Bayern coach Hansi Flick brought on French winger Kingsley Coman for his 100th Bundesliga appearance as the visitors sought to make the points safe.
It was Coman's countryman Pavard who grabbed the second goal on 80 minutes when he headed a Joshua Kimmich corner inside the far post.
- Fans protest 'ghost games' -
Saturday's restart attracted over six million viewers in Germany, a new record for broadcasters Sky, according to specialist website DWDL.de.
And while millions tuned in to watch, a significant portion of match-going supporters are livid at the idea of games going ahead without the noisy backdrop provided by German fans.
On Saturday, Augsburg fans left a banner inside their team's ground which read "Football gives life -- your business is sick".
Second-division St Pauli meanwhile published a picture on Twitter of a banner that read "Football lives through its fans! Without you, it's all nothing!"
With clubs having agreed to draconian hygiene guidelines in a plan approved by the German government, Hertha Berlin defender Dedryck Boyata denied planting a kiss on team-mate Marko Grujic during their 3-0 win over Hoffenheim.

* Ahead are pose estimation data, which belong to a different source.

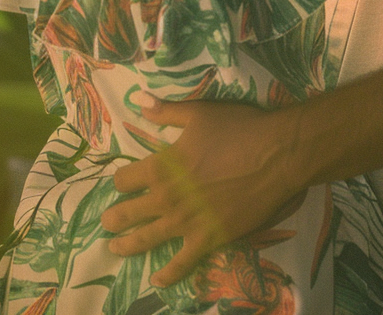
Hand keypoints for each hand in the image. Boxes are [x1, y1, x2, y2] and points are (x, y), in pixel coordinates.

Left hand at [100, 97, 305, 287]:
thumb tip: (138, 102)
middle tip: (107, 222)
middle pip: (128, 213)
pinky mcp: (208, 239)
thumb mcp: (200, 112)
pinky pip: (181, 263)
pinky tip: (157, 280)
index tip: (121, 183)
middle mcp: (166, 198)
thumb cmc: (238, 129)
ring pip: (146, 240)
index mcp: (162, 166)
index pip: (125, 179)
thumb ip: (166, 111)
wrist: (275, 155)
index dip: (121, 181)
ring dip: (126, 245)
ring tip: (115, 248)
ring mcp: (186, 223)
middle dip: (114, 217)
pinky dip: (167, 274)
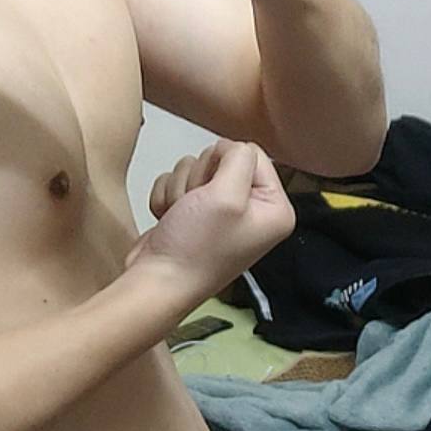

"I apologize for putting my hands on (Grujic's) face," Boyata wrote on Instagram, explaining that "it wasn't a kiss" or "a celebration" when he grabbed the Serbia midfielder.
"I was giving him instructions about a set piece."
"We must definitely be careful now that we play under this situation," he added.
In Cologne, striker Mark Uth said that the absence of fans was no excuse for throwing away a two-goal lead in Sunday's early game -- a 2-2 draw with struggling Mainz.
"If you're up 2-0, you have to finish things off -- with or without spectators," fumed goalscorer Uth.
The hosts took an early lead when Uth converted a penalty with just six minutes gone and Florian Kainz added a second when he headed home a cross with just over half an hour left.
Replacement striker Taiwo Awoniyi, who had only been on for five minutes, tapped home from close range for his first Bundesliga goal to give Mainz hope.
Cameroon midfielder Pierre Kunde then earned a point for Mainz when he beat two defenders and poked the ball past goalkeeper Timo Horn to equalise on 72 minutes.
"It was like street football, a huge game for us," said Mainz sports director Rouven Schroeder.
"For the first game after so many weeks, it was really good. The guys didn't want to be left behind."